Theatre is eclectic. ANN TRENEMAN filed a diary account for the Times of June 15th 2018 of a visit to “Phobiarama in a tent between Central St Martins school of art and a giant Waitrose disguised behind warehouse bricks. The show involved sitting in a dodgem-type car in pitch darkness. Voices shouted about Brexit and refugees and, soon, giant bears began to lurk beside our cars. I was not afraid, only amazed that people pay £35 for 40 minutes of this.”

JOHN TUSA made a radio documentary, broadcast 16th August, that revisited a time of his life 62 years earlier. Its subject was the regional opera of Germany. He included “the management that is not always thinking the whole time about its public is a bad management” and admired “that sense of responsibility, the company that creates a bond with its own town and its own region.”

He signed off with a last line of uniqueness “I feel grateful to my 19-year old self for being so curious. So I say to my 19-year old self “thank you very much.”

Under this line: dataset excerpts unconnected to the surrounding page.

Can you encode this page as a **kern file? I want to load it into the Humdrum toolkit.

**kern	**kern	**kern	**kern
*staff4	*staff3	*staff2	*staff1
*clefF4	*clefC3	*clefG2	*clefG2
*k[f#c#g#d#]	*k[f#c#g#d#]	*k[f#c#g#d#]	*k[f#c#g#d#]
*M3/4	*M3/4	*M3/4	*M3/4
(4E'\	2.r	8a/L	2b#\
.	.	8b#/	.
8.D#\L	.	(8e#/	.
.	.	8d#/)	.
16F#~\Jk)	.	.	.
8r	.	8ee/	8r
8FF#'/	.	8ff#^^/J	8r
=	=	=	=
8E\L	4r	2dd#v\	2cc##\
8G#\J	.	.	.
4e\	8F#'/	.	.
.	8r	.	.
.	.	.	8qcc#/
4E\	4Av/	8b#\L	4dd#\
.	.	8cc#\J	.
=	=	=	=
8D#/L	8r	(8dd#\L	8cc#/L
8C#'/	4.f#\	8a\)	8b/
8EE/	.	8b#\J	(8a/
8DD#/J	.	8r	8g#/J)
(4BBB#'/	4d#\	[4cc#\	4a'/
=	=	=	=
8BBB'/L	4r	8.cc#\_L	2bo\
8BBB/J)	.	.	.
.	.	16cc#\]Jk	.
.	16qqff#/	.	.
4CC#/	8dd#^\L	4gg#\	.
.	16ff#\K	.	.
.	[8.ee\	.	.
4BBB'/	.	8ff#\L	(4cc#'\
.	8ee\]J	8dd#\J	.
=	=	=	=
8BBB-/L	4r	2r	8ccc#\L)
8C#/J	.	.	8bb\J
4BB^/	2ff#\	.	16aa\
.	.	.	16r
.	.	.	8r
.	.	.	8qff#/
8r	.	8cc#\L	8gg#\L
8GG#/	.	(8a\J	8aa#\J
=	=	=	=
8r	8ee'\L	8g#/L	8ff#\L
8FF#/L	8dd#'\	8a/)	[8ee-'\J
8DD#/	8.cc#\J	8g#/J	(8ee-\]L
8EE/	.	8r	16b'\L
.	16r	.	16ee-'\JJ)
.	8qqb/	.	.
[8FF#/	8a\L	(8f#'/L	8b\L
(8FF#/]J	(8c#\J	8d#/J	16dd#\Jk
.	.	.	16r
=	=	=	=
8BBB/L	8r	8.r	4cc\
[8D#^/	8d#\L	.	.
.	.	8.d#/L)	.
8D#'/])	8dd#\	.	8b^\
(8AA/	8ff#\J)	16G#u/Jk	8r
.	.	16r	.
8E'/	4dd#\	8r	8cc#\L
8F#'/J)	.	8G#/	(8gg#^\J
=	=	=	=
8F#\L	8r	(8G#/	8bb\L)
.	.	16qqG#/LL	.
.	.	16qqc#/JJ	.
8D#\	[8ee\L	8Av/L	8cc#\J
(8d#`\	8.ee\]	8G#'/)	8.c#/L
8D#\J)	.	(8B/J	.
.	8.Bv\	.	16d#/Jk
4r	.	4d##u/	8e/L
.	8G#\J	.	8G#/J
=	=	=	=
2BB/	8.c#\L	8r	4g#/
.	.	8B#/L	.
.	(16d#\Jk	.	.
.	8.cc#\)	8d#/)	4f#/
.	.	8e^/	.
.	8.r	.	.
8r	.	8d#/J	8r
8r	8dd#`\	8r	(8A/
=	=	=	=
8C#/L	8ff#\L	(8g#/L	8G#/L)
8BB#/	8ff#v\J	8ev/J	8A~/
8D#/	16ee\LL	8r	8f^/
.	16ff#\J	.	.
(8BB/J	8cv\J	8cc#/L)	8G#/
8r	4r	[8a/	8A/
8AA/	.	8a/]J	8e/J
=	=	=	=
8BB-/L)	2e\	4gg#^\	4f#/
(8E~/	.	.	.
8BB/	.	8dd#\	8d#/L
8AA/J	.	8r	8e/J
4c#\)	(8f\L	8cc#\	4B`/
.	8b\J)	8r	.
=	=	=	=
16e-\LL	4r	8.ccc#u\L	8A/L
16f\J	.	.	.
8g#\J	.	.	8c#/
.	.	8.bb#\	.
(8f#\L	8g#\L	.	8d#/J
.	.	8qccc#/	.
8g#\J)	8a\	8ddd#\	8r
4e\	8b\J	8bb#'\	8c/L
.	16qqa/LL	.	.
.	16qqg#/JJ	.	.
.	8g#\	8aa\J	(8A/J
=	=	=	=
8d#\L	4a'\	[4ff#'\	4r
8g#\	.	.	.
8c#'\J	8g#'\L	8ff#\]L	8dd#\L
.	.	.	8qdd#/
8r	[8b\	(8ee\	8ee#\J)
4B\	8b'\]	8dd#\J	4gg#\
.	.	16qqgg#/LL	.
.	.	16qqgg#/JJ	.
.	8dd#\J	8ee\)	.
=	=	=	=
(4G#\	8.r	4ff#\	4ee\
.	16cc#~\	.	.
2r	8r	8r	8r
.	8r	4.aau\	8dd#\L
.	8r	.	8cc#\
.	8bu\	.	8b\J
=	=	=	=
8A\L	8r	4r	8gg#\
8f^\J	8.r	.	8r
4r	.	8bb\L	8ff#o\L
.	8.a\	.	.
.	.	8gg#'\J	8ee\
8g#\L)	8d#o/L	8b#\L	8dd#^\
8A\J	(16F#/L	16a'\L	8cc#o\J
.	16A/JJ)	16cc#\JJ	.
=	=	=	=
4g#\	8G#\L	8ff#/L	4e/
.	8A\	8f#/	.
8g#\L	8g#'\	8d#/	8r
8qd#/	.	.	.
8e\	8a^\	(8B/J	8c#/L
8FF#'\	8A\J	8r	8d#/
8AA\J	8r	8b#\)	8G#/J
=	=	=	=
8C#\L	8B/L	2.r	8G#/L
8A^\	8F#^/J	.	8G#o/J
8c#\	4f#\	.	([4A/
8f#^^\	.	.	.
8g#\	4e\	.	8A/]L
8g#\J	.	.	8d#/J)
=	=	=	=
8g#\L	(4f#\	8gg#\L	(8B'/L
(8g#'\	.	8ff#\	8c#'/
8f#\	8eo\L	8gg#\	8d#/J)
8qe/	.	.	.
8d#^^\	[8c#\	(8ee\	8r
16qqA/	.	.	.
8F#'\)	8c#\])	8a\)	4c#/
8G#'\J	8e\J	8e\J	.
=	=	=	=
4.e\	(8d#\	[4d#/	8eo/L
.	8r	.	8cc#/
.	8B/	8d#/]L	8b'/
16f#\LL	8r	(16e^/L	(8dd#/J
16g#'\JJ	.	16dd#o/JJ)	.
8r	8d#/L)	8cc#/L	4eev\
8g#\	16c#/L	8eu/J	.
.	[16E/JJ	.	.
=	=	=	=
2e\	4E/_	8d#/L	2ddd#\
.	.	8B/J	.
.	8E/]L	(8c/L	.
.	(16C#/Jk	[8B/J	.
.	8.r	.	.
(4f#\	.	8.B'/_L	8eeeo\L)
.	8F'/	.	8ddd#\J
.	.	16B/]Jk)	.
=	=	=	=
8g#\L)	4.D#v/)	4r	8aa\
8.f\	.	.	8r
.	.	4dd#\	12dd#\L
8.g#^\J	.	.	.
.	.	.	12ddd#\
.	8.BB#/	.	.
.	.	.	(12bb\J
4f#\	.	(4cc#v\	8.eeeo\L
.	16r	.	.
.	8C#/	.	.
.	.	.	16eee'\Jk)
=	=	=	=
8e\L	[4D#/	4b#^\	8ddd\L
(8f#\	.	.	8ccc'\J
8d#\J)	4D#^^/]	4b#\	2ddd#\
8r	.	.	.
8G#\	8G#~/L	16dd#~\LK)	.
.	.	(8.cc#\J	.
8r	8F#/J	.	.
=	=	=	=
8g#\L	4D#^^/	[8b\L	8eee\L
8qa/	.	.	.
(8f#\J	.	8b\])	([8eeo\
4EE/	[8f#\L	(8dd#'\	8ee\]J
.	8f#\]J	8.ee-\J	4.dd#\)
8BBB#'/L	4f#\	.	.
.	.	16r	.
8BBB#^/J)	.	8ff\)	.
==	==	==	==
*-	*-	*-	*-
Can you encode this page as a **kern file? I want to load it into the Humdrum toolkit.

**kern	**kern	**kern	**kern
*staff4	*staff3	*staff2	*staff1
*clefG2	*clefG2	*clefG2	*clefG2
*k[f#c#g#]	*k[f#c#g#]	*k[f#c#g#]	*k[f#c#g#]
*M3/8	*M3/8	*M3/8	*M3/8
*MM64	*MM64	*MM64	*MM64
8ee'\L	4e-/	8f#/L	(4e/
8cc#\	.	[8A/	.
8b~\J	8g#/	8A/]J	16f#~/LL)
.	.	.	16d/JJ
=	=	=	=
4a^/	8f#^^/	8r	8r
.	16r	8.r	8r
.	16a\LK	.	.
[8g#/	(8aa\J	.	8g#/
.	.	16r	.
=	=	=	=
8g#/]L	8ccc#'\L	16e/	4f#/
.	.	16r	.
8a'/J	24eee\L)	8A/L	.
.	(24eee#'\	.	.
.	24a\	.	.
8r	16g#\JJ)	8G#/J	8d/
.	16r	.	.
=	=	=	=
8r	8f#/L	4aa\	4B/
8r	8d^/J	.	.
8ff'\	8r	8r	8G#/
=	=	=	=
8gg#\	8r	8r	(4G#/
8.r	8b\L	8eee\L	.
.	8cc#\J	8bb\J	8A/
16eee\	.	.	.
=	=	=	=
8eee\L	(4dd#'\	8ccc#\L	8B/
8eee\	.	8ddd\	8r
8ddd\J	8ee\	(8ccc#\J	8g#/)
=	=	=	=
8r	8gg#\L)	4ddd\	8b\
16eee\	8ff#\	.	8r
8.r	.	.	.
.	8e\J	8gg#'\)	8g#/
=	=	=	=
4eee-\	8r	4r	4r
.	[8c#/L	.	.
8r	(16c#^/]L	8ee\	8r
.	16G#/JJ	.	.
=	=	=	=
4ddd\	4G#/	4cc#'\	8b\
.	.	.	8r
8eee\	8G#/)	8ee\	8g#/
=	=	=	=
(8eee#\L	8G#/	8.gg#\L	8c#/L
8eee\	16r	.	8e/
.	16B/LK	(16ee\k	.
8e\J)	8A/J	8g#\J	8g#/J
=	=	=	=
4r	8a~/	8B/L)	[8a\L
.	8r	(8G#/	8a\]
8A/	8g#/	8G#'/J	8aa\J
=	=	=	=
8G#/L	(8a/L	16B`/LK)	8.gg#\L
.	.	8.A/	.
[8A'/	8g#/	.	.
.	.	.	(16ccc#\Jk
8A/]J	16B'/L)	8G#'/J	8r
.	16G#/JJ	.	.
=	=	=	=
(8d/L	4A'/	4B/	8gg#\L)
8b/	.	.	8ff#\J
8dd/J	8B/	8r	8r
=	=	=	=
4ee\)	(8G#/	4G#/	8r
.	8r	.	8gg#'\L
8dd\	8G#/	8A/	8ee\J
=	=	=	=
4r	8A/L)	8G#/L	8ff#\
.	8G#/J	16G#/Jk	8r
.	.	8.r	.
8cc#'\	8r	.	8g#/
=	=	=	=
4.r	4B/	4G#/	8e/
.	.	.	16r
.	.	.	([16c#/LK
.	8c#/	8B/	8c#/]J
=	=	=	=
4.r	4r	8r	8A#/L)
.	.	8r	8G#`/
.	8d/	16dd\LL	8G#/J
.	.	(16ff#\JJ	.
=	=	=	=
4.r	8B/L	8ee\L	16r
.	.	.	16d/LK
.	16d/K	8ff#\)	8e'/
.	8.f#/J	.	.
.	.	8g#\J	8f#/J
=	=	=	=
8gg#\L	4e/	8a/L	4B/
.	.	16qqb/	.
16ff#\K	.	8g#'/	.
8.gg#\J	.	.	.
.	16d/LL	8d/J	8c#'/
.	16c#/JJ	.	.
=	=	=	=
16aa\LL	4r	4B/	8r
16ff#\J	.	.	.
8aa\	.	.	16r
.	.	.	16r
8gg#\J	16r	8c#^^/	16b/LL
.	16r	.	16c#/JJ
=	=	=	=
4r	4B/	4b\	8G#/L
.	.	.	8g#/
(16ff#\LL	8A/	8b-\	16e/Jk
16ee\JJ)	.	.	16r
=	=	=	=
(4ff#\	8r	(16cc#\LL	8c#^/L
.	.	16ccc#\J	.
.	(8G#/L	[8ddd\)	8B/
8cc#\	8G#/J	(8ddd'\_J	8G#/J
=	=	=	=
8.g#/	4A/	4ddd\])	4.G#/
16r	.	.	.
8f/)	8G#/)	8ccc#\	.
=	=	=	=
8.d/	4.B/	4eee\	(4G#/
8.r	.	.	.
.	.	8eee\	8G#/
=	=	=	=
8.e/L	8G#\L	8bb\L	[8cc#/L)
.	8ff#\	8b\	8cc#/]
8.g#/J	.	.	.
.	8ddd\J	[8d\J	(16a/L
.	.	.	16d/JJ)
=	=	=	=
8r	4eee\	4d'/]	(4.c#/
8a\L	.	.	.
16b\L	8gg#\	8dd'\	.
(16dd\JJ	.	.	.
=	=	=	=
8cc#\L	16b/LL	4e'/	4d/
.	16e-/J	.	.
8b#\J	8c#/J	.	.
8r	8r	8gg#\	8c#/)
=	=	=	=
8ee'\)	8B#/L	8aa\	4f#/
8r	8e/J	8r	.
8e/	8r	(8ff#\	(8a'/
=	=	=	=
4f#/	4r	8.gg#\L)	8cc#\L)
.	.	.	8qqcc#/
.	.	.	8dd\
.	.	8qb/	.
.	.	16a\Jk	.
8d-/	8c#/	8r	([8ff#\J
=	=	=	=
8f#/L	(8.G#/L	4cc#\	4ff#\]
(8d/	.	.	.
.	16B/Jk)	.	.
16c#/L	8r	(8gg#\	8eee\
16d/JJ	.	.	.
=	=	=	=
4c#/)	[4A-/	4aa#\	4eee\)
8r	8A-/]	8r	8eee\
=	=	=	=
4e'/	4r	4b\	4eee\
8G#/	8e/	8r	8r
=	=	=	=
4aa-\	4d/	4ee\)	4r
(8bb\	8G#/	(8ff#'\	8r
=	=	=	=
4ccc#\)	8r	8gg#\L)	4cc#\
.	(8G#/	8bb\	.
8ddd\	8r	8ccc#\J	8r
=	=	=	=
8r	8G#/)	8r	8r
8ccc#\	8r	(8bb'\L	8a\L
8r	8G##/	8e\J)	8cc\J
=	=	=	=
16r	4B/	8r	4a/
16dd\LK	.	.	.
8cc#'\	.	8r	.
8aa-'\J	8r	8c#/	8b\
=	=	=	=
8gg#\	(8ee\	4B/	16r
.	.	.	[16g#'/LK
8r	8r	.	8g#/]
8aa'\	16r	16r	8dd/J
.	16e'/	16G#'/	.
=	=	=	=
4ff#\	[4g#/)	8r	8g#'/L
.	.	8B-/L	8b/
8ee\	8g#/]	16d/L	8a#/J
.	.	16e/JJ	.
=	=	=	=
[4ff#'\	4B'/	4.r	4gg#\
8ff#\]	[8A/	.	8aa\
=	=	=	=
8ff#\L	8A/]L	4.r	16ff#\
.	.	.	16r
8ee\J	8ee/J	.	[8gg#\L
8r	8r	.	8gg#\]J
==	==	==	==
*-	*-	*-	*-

MARINA WARNER returned to the vexing topic of virtue in a speech delivered in June to the Royal Society of Literature:

“Striving to be good is not the same as good writing. Engaging in fictive truth-telling is not the same as winning gold stars for conduct. A student asked me the other day. “Does a writer have to be virtuous?” When I was that student's age the question would have been “Does a writer have to be an outsider, an outcast, a delinquent?”

Last word to GARY OWEN for candour. In 2018 he was a second time nominee for an Olivier Award and winner. In the late-in-the-year podcast podcast from Chippy Lane he pointed to the chronology “there's big gaps between 2004 and 2009 and 2010 to 2015- in one sense I was writing shit plays that didn't get put on.”

As to the challenge of making drama in Wales “When I say to identify yourself as a Welsh playwright is to own up to being an idiot I'm not entirely joking.”